## CONSEGNA A
Riassumi in due frasi il brano sulle parole.
## CONSEGNA B
Indica se ciascuna delle affermazioni seguenti concorda con il brano sulle parole, rispondendo sì o no e citando alla lettera le parole del brano che lo stabiliscono.
(i) Le parole ritrovate nel taccuino erano scritte a penna.
(ii) Tra le tre parole scovate nel taccuino c'è "fedeltà".
(iii) Il viaggio annotato nel taccuino è stato fatto.

## TESTO DI PARTENZA
----------------
Le parole custodiscono il significato che racchiudono, per questo salvano.
Basta trovarne una di parola, e sei salvo.
Ne ho ritrovate alcune, erano rimaste scritte a matita nel disordine dell’ultimo taccuino che ho comprato, erano sparpagliate nei foglietti cuciti là dentro, disseminate tra esuberanti appunti di quel viaggio che non ho mai fatto, una presuntuosa lista delle priorità di giornata, l’ansia per quella scadenza imminente e che mi è costata cara, il calendario di giorni contrassegnati da un allegro e segnaletico asterisco, il punteggio in serie delle mie risposte esatte, e poi l’estemporaneo di quei pensieri sparsi, quasi scarabocchiati in quello spazio sospeso anche lui, senza righe, e dal quale erano arrivati.
I pensieri volano, vengono da ogni dove e ti disperdono, le parole invece restano e inchiodano. Dove le hai scritte restano, così come sono state scritte. Dove le hai lette le ritrovi. In quel taccuino, ad un certo punto, ne ho scovate tre, come balzate dalle colonnine di un piccolo dizionario clandestino: mistero, fedeltà, e anima (che voleva diventare animale in una specie di gatterìa!). In altri angoli di foglio, alla maniera degli insiemi, c’erano anche delusione, dimentico, ombra e promessa.
----------------
## DATI FORNITI
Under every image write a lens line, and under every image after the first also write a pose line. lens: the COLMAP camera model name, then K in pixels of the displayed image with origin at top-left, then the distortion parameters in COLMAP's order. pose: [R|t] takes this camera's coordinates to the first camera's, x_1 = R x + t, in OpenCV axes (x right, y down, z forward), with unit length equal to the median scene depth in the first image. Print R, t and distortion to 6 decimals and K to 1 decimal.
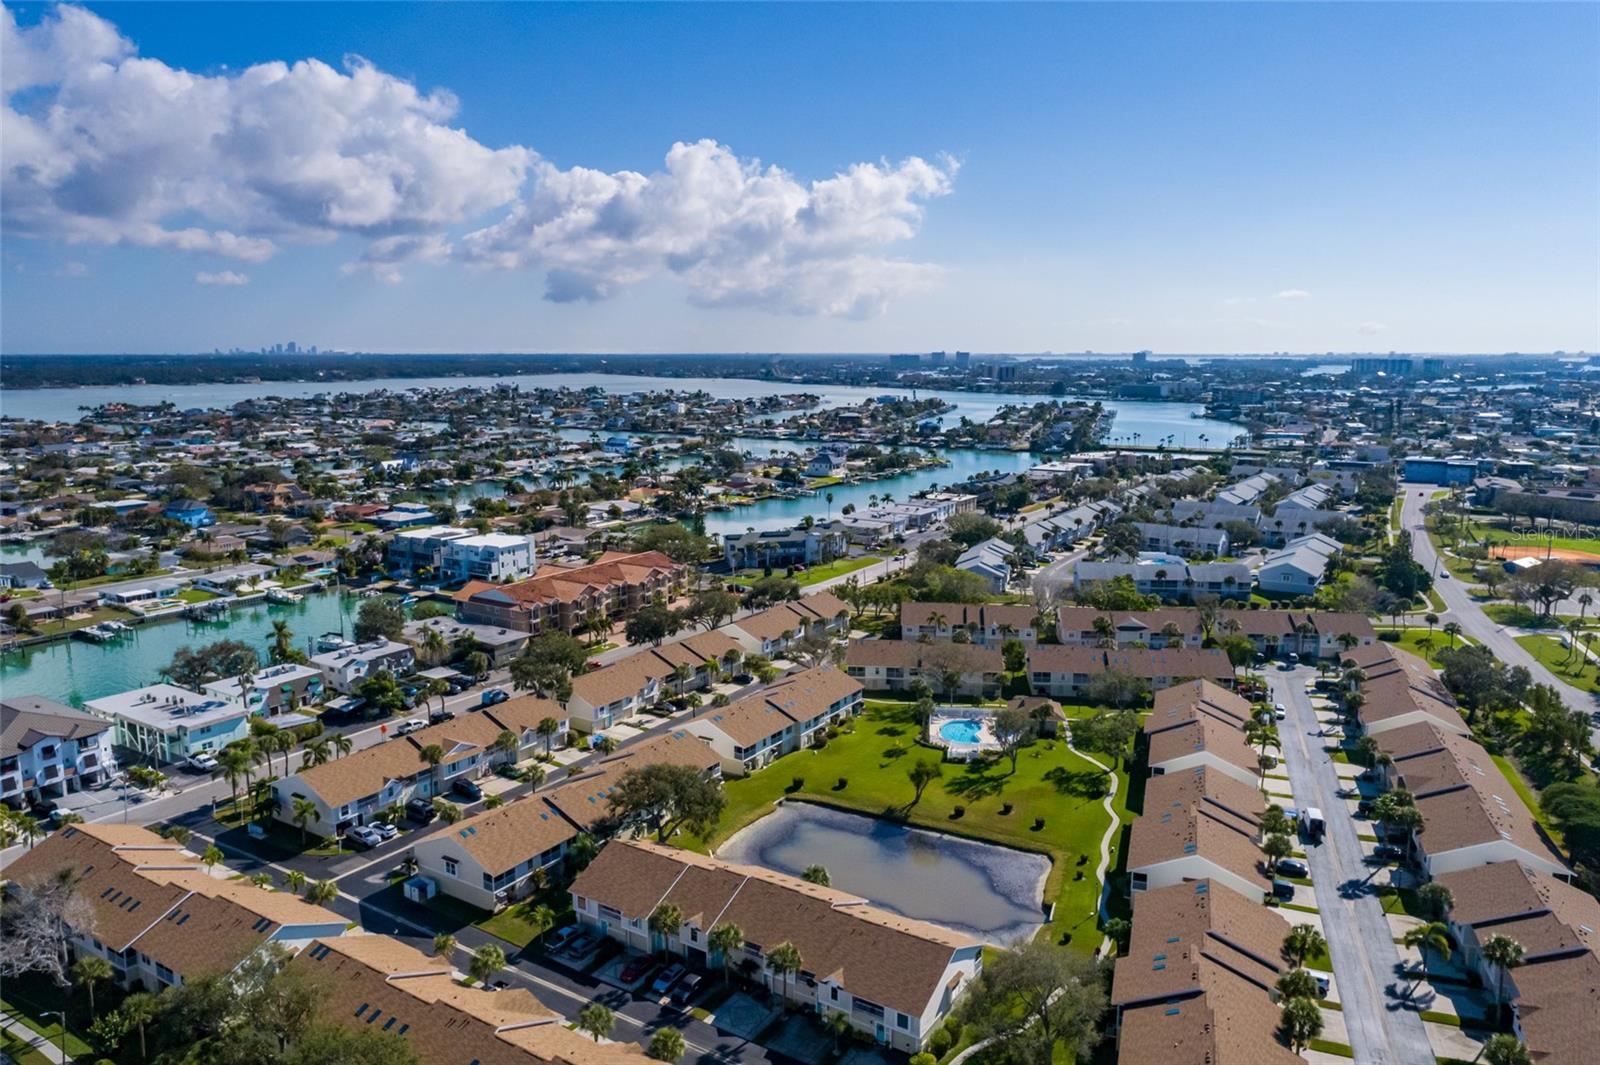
----------------
## SPAZIO RISPOSTA A
Le parole custodiscono il loro significato e per questo salvano: alcune sono state ritrovate, scritte a matita, tra i tanti appunti sparsi di un taccuino. A differenza dei pensieri, che volano, le parole restano, e nel taccuino ne sono emerse tre, mistero, fedeltà e anima, insieme ad altre come delusione, dimentico, ombra e promessa.

## SPAZIO RISPOSTA B
(i) No: «erano rimaste scritte a matita».
(ii) Sì: «mistero, fedeltà, e anima».
(iii) No: «quel viaggio che non ho mai fatto».